== DATASET RECORDS
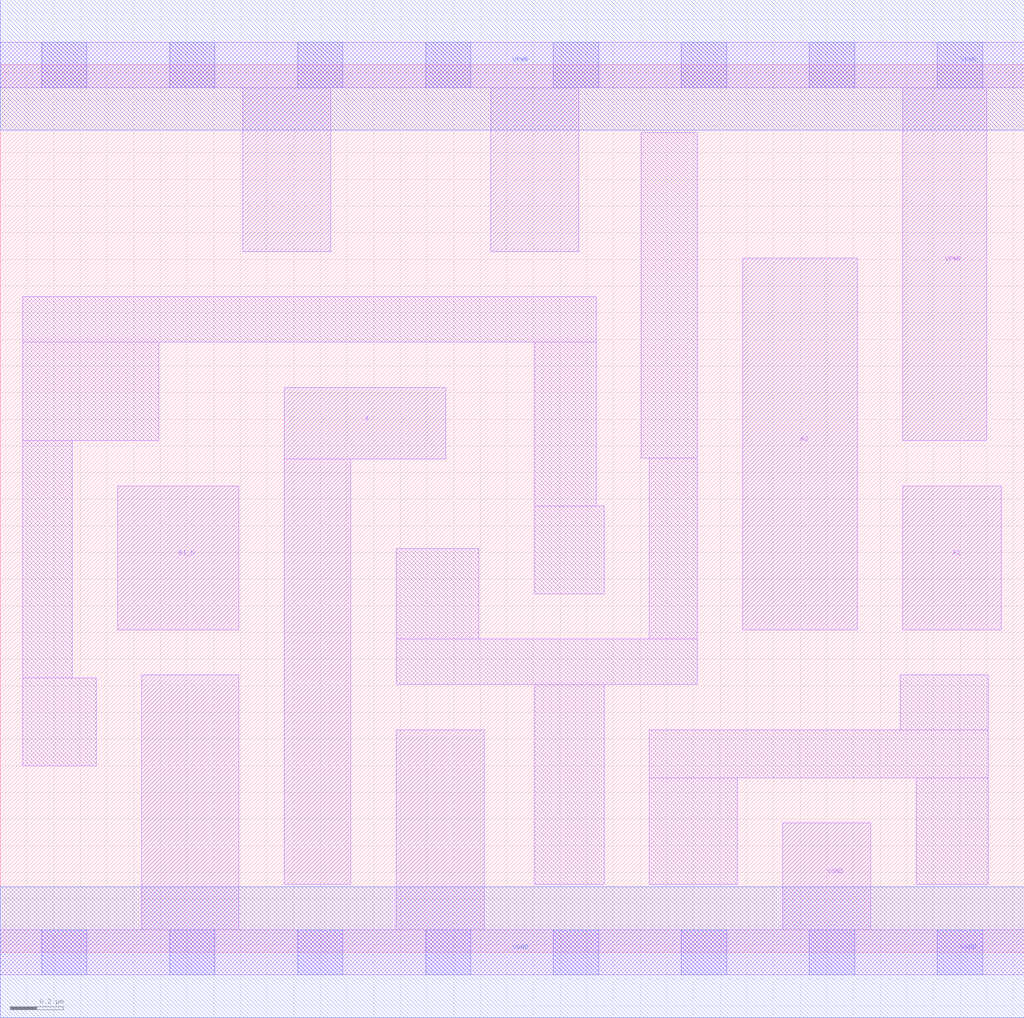
<source format=lef>
# Copyright 2020 The SkyWater PDK Authors
#
# Licensed under the Apache License, Version 2.0 (the "License");
# you may not use this file except in compliance with the License.
# You may obtain a copy of the License at
#
#     https://www.apache.org/licenses/LICENSE-2.0
#
# Unless required by applicable law or agreed to in writing, software
# distributed under the License is distributed on an "AS IS" BASIS,
# WITHOUT WARRANTIES OR CONDITIONS OF ANY KIND, either express or implied.
# See the License for the specific language governing permissions and
# limitations under the License.
#
# SPDX-License-Identifier: Apache-2.0

VERSION 5.7 ;
  NAMESCASESENSITIVE ON ;
  NOWIREEXTENSIONATPIN ON ;
  DIVIDERCHAR "/" ;
  BUSBITCHARS "[]" ;
UNITS
  DATABASE MICRONS 200 ;
END UNITS
MACRO sky130_fd_sc_lp__o21ba_2
  CLASS CORE ;
  SOURCE USER ;
  FOREIGN sky130_fd_sc_lp__o21ba_2 ;
  ORIGIN  0.000000  0.000000 ;
  SIZE  3.840000 BY  3.330000 ;
  SYMMETRY X Y R90 ;
  SITE unit ;
  PIN A1
    ANTENNAGATEAREA  0.315000 ;
    DIRECTION INPUT ;
    USE SIGNAL ;
    PORT
      LAYER li1 ;
        RECT 3.385000 1.210000 3.755000 1.750000 ;
    END
  END A1
  PIN A2
    ANTENNAGATEAREA  0.315000 ;
    DIRECTION INPUT ;
    USE SIGNAL ;
    PORT
      LAYER li1 ;
        RECT 2.785000 1.210000 3.215000 2.605000 ;
    END
  END A2
  PIN B1_N
    ANTENNAGATEAREA  0.126000 ;
    DIRECTION INPUT ;
    USE SIGNAL ;
    PORT
      LAYER li1 ;
        RECT 0.440000 1.210000 0.895000 1.750000 ;
    END
  END B1_N
  PIN X
    ANTENNADIFFAREA  0.588000 ;
    DIRECTION OUTPUT ;
    USE SIGNAL ;
    PORT
      LAYER li1 ;
        RECT 1.065000 0.255000 1.315000 1.850000 ;
        RECT 1.065000 1.850000 1.670000 2.120000 ;
    END
  END X
  PIN VGND
    DIRECTION INOUT ;
    USE GROUND ;
    PORT
      LAYER li1 ;
        RECT 0.000000 -0.085000 3.840000 0.085000 ;
        RECT 0.530000  0.085000 0.895000 1.040000 ;
        RECT 1.485000  0.085000 1.815000 0.835000 ;
        RECT 2.935000  0.085000 3.265000 0.485000 ;
      LAYER mcon ;
        RECT 0.155000 -0.085000 0.325000 0.085000 ;
        RECT 0.635000 -0.085000 0.805000 0.085000 ;
        RECT 1.115000 -0.085000 1.285000 0.085000 ;
        RECT 1.595000 -0.085000 1.765000 0.085000 ;
        RECT 2.075000 -0.085000 2.245000 0.085000 ;
        RECT 2.555000 -0.085000 2.725000 0.085000 ;
        RECT 3.035000 -0.085000 3.205000 0.085000 ;
        RECT 3.515000 -0.085000 3.685000 0.085000 ;
      LAYER met1 ;
        RECT 0.000000 -0.245000 3.840000 0.245000 ;
    END
  END VGND
  PIN VPWR
    DIRECTION INOUT ;
    USE POWER ;
    PORT
      LAYER li1 ;
        RECT 0.000000 3.245000 3.840000 3.415000 ;
        RECT 0.910000 2.630000 1.240000 3.245000 ;
        RECT 1.840000 2.630000 2.170000 3.245000 ;
        RECT 3.385000 1.920000 3.700000 3.245000 ;
      LAYER mcon ;
        RECT 0.155000 3.245000 0.325000 3.415000 ;
        RECT 0.635000 3.245000 0.805000 3.415000 ;
        RECT 1.115000 3.245000 1.285000 3.415000 ;
        RECT 1.595000 3.245000 1.765000 3.415000 ;
        RECT 2.075000 3.245000 2.245000 3.415000 ;
        RECT 2.555000 3.245000 2.725000 3.415000 ;
        RECT 3.035000 3.245000 3.205000 3.415000 ;
        RECT 3.515000 3.245000 3.685000 3.415000 ;
      LAYER met1 ;
        RECT 0.000000 3.085000 3.840000 3.575000 ;
    END
  END VPWR
  OBS
    LAYER li1 ;
      RECT 0.085000 0.700000 0.360000 1.030000 ;
      RECT 0.085000 1.030000 0.270000 1.920000 ;
      RECT 0.085000 1.920000 0.595000 2.290000 ;
      RECT 0.085000 2.290000 2.235000 2.460000 ;
      RECT 1.485000 1.005000 2.615000 1.175000 ;
      RECT 1.485000 1.175000 1.795000 1.515000 ;
      RECT 2.005000 0.255000 2.265000 1.005000 ;
      RECT 2.005000 1.345000 2.265000 1.675000 ;
      RECT 2.005000 1.675000 2.235000 2.290000 ;
      RECT 2.405000 1.855000 2.615000 3.075000 ;
      RECT 2.435000 0.255000 2.765000 0.655000 ;
      RECT 2.435000 0.655000 3.705000 0.835000 ;
      RECT 2.435000 1.175000 2.615000 1.855000 ;
      RECT 3.375000 0.835000 3.705000 1.040000 ;
      RECT 3.435000 0.255000 3.705000 0.655000 ;
  END
END sky130_fd_sc_lp__o21ba_2

</source>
====
PROBLEM REQUIREMENTS: Every entry above is to be set down exactly; the pictures are to be left out.

SOLUTION TO THIS TASK:
<source format=lef>
# Copyright 2020 The SkyWater PDK Authors
#
# Licensed under the Apache License, Version 2.0 (the "License");
# you may not use this file except in compliance with the License.
# You may obtain a copy of the License at
#
#     https://www.apache.org/licenses/LICENSE-2.0
#
# Unless required by applicable law or agreed to in writing, software
# distributed under the License is distributed on an "AS IS" BASIS,
# WITHOUT WARRANTIES OR CONDITIONS OF ANY KIND, either express or implied.
# See the License for the specific language governing permissions and
# limitations under the License.
#
# SPDX-License-Identifier: Apache-2.0

VERSION 5.7 ;
  NAMESCASESENSITIVE ON ;
  NOWIREEXTENSIONATPIN ON ;
  DIVIDERCHAR "/" ;
  BUSBITCHARS "[]" ;
UNITS
  DATABASE MICRONS 200 ;
END UNITS
MACRO sky130_fd_sc_lp__o21ba_2
  CLASS CORE ;
  SOURCE USER ;
  FOREIGN sky130_fd_sc_lp__o21ba_2 ;
  ORIGIN  0.000000  0.000000 ;
  SIZE  3.840000 BY  3.330000 ;
  SYMMETRY X Y R90 ;
  SITE unit ;
  PIN A1
    ANTENNAGATEAREA  0.315000 ;
    DIRECTION INPUT ;
    USE SIGNAL ;
    PORT
      LAYER li1 ;
        RECT 3.385000 1.210000 3.755000 1.750000 ;
    END
  END A1
  PIN A2
    ANTENNAGATEAREA  0.315000 ;
    DIRECTION INPUT ;
    USE SIGNAL ;
    PORT
      LAYER li1 ;
        RECT 2.785000 1.210000 3.215000 2.605000 ;
    END
  END A2
  PIN B1_N
    ANTENNAGATEAREA  0.126000 ;
    DIRECTION INPUT ;
    USE SIGNAL ;
    PORT
      LAYER li1 ;
        RECT 0.440000 1.210000 0.895000 1.750000 ;
    END
  END B1_N
  PIN X
    ANTENNADIFFAREA  0.588000 ;
    DIRECTION OUTPUT ;
    USE SIGNAL ;
    PORT
      LAYER li1 ;
        RECT 1.065000 0.255000 1.315000 1.850000 ;
        RECT 1.065000 1.850000 1.670000 2.120000 ;
    END
  END X
  PIN VGND
    DIRECTION INOUT ;
    USE GROUND ;
    PORT
      LAYER li1 ;
        RECT 0.000000 -0.085000 3.840000 0.085000 ;
        RECT 0.530000  0.085000 0.895000 1.040000 ;
        RECT 1.485000  0.085000 1.815000 0.835000 ;
        RECT 2.935000  0.085000 3.265000 0.485000 ;
      LAYER mcon ;
        RECT 0.155000 -0.085000 0.325000 0.085000 ;
        RECT 0.635000 -0.085000 0.805000 0.085000 ;
        RECT 1.115000 -0.085000 1.285000 0.085000 ;
        RECT 1.595000 -0.085000 1.765000 0.085000 ;
        RECT 2.075000 -0.085000 2.245000 0.085000 ;
        RECT 2.555000 -0.085000 2.725000 0.085000 ;
        RECT 3.035000 -0.085000 3.205000 0.085000 ;
        RECT 3.515000 -0.085000 3.685000 0.085000 ;
      LAYER met1 ;
        RECT 0.000000 -0.245000 3.840000 0.245000 ;
    END
  END VGND
  PIN VPWR
    DIRECTION INOUT ;
    USE POWER ;
    PORT
      LAYER li1 ;
        RECT 0.000000 3.245000 3.840000 3.415000 ;
        RECT 0.910000 2.630000 1.240000 3.245000 ;
        RECT 1.840000 2.630000 2.170000 3.245000 ;
        RECT 3.385000 1.920000 3.700000 3.245000 ;
      LAYER mcon ;
        RECT 0.155000 3.245000 0.325000 3.415000 ;
        RECT 0.635000 3.245000 0.805000 3.415000 ;
        RECT 1.115000 3.245000 1.285000 3.415000 ;
        RECT 1.595000 3.245000 1.765000 3.415000 ;
        RECT 2.075000 3.245000 2.245000 3.415000 ;
        RECT 2.555000 3.245000 2.725000 3.415000 ;
        RECT 3.035000 3.245000 3.205000 3.415000 ;
        RECT 3.515000 3.245000 3.685000 3.415000 ;
      LAYER met1 ;
        RECT 0.000000 3.085000 3.840000 3.575000 ;
    END
  END VPWR
  OBS
    LAYER li1 ;
      RECT 0.085000 0.700000 0.360000 1.030000 ;
      RECT 0.085000 1.030000 0.270000 1.920000 ;
      RECT 0.085000 1.920000 0.595000 2.290000 ;
      RECT 0.085000 2.290000 2.235000 2.460000 ;
      RECT 1.485000 1.005000 2.615000 1.175000 ;
      RECT 1.485000 1.175000 1.795000 1.515000 ;
      RECT 2.005000 0.255000 2.265000 1.005000 ;
      RECT 2.005000 1.345000 2.265000 1.675000 ;
      RECT 2.005000 1.675000 2.235000 2.290000 ;
      RECT 2.405000 1.855000 2.615000 3.075000 ;
      RECT 2.435000 0.255000 2.765000 0.655000 ;
      RECT 2.435000 0.655000 3.705000 0.835000 ;
      RECT 2.435000 1.175000 2.615000 1.855000 ;
      RECT 3.375000 0.835000 3.705000 1.040000 ;
      RECT 3.435000 0.255000 3.705000 0.655000 ;
  END
END sky130_fd_sc_lp__o21ba_2

</source>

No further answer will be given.